Write out the entries verbatim and leave the images out of the copy.

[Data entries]
________

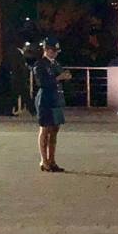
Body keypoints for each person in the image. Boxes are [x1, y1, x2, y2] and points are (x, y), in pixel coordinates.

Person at [34, 37, 71, 173]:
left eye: (56, 51)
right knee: (45, 129)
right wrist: (59, 78)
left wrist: (65, 77)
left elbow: (60, 77)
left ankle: (52, 160)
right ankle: (44, 161)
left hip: (56, 98)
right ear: (46, 50)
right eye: (52, 50)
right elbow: (42, 83)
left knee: (55, 130)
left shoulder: (55, 63)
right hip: (46, 99)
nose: (55, 53)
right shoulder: (40, 64)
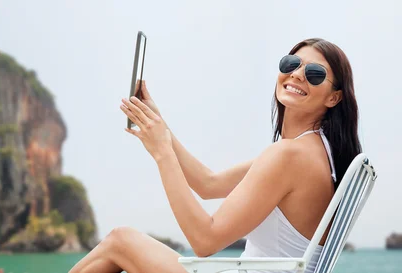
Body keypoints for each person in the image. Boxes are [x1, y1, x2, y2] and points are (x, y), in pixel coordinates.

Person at [68, 38, 362, 273]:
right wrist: (161, 126)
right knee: (119, 243)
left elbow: (205, 241)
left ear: (334, 97)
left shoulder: (290, 155)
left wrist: (161, 153)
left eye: (314, 74)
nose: (298, 74)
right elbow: (208, 184)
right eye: (292, 63)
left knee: (121, 240)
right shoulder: (312, 151)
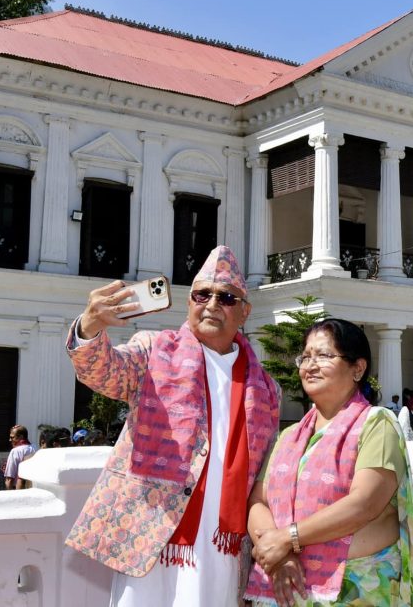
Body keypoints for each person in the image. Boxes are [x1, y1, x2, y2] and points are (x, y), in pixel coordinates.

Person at [65, 245, 280, 607]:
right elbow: (103, 372)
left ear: (244, 312)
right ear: (189, 302)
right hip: (152, 532)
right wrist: (90, 325)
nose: (212, 304)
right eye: (202, 294)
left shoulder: (267, 389)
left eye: (226, 297)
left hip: (222, 544)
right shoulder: (154, 349)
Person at [245, 319, 413, 607]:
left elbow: (364, 503)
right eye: (305, 356)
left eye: (324, 355)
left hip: (359, 590)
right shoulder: (289, 436)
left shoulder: (376, 424)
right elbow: (258, 501)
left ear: (357, 368)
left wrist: (288, 538)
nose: (310, 365)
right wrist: (281, 553)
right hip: (290, 586)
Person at [5, 425, 36, 490]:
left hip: (18, 490)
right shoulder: (35, 448)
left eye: (12, 437)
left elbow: (9, 478)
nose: (10, 440)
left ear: (21, 437)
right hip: (33, 489)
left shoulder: (15, 451)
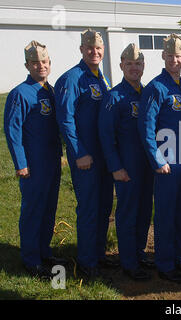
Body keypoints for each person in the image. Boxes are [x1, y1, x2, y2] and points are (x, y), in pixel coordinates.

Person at [54, 29, 116, 280]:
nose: (95, 52)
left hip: (104, 157)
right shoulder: (72, 78)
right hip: (85, 157)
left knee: (104, 207)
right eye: (90, 48)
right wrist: (78, 152)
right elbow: (65, 120)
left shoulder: (101, 78)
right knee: (89, 207)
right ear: (81, 49)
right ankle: (87, 261)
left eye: (98, 48)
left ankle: (98, 254)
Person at [139, 34, 181, 283]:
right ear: (163, 56)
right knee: (165, 214)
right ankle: (164, 264)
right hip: (165, 164)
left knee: (180, 213)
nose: (175, 59)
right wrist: (157, 160)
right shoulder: (156, 87)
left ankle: (177, 258)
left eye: (179, 55)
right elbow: (146, 127)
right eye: (170, 55)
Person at [4, 41, 64, 279]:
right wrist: (20, 163)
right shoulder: (20, 93)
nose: (41, 66)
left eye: (45, 62)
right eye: (35, 62)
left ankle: (44, 251)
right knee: (33, 210)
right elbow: (12, 130)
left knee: (49, 209)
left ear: (49, 64)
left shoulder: (50, 91)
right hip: (32, 164)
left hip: (51, 162)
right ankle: (30, 258)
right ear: (27, 65)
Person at [98, 44, 154, 281]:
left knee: (144, 212)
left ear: (143, 66)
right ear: (121, 65)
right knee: (128, 213)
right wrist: (116, 167)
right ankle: (128, 262)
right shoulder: (115, 96)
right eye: (129, 64)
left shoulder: (148, 93)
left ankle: (138, 253)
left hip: (147, 167)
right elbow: (106, 135)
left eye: (138, 64)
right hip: (126, 168)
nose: (134, 68)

________

Expected answer:
Body keypoints for each person in the image. Boxes are [x1, y1, x2, y2] and points are (x, y), in pixel coordinates.

Person at [34, 37, 71, 173]:
left eye: (56, 51)
right knee: (45, 129)
right wrist: (59, 78)
left wrist: (65, 77)
left elbow: (60, 77)
left ankle: (52, 160)
right ankle: (44, 161)
left hip: (56, 98)
right ear: (46, 50)
right eye: (52, 50)
right elbow: (42, 83)
left knee: (55, 130)
left shoulder: (55, 63)
right hip: (46, 99)
nose: (55, 53)
right shoulder: (40, 64)
Body keypoints for each person in the image. Boxes are [x1, y1, x2, y2] and points are (x, y), in pixel coordinates.

Person at [68, 38, 362, 273]:
right wrist: (161, 126)
right knee: (119, 243)
left elbow: (205, 241)
left ear: (334, 97)
left shoulder: (290, 155)
left wrist: (161, 153)
left eye: (314, 74)
nose: (298, 74)
right elbow: (208, 184)
right eye: (292, 63)
left knee: (121, 240)
right shoulder: (312, 151)
Body keypoints for each person in the image. Boxes are [x1, y1, x2, y2] and points are (x, y), in pixel coordinates.

Person at [65, 245, 280, 607]:
right elbow: (103, 372)
left ear: (244, 312)
right ear: (189, 302)
right hip: (152, 532)
right wrist: (90, 325)
nose: (212, 304)
right eye: (202, 294)
left shoulder: (267, 389)
left eye: (226, 297)
left hip: (222, 544)
right shoulder: (154, 349)
Person at [245, 319, 413, 607]:
left elbow: (364, 503)
right eye: (305, 356)
left eye: (324, 355)
left hip: (359, 590)
right shoulder: (289, 436)
left shoulder: (376, 424)
right elbow: (258, 501)
left ear: (357, 368)
left wrist: (288, 538)
nose: (310, 365)
right wrist: (281, 553)
right hip: (290, 586)
Person at [5, 425, 36, 490]:
left hip: (18, 490)
right shoulder: (35, 448)
left eye: (12, 437)
left elbow: (9, 478)
nose: (10, 440)
left ear: (21, 437)
right hip: (33, 489)
left shoulder: (15, 451)
Body keypoints for each person in the image. Boxes are [x1, y1, x2, y2] and points are (x, y), in pixel coordinates.

Person at [54, 29, 116, 280]:
nose: (95, 52)
left hip: (104, 157)
right shoulder: (72, 78)
right hip: (85, 157)
left knee: (104, 207)
right eye: (90, 48)
right wrist: (78, 152)
right elbow: (65, 120)
left shoulder: (101, 78)
right knee: (89, 207)
right ear: (81, 49)
right ankle: (87, 261)
left eye: (98, 48)
left ankle: (98, 254)
Person at [139, 34, 181, 283]:
right ear: (163, 56)
right knee: (165, 214)
right ankle: (164, 264)
right hip: (165, 164)
left knee: (180, 213)
nose: (175, 59)
right wrist: (157, 160)
right shoulder: (156, 87)
left ankle: (177, 258)
left eye: (179, 55)
right elbow: (146, 127)
right eye: (170, 55)
Person at [4, 41, 64, 279]:
right wrist: (20, 163)
right shoulder: (20, 93)
nose: (41, 66)
left eye: (45, 62)
right eye: (35, 62)
left ankle: (44, 251)
right knee: (33, 210)
right elbow: (12, 130)
left knee: (49, 209)
left ear: (49, 64)
left shoulder: (50, 91)
right hip: (32, 164)
left hip: (51, 162)
right ankle: (30, 258)
right ear: (27, 65)
Person at [98, 44, 154, 281]:
left knee: (144, 212)
left ear: (143, 66)
right ear: (121, 65)
right knee: (128, 213)
right wrist: (116, 167)
right ankle: (128, 262)
right shoulder: (115, 96)
right eye: (129, 64)
left shoulder: (148, 93)
left ankle: (138, 253)
left hip: (147, 167)
right elbow: (106, 135)
left eye: (138, 64)
right hip: (126, 168)
nose: (134, 68)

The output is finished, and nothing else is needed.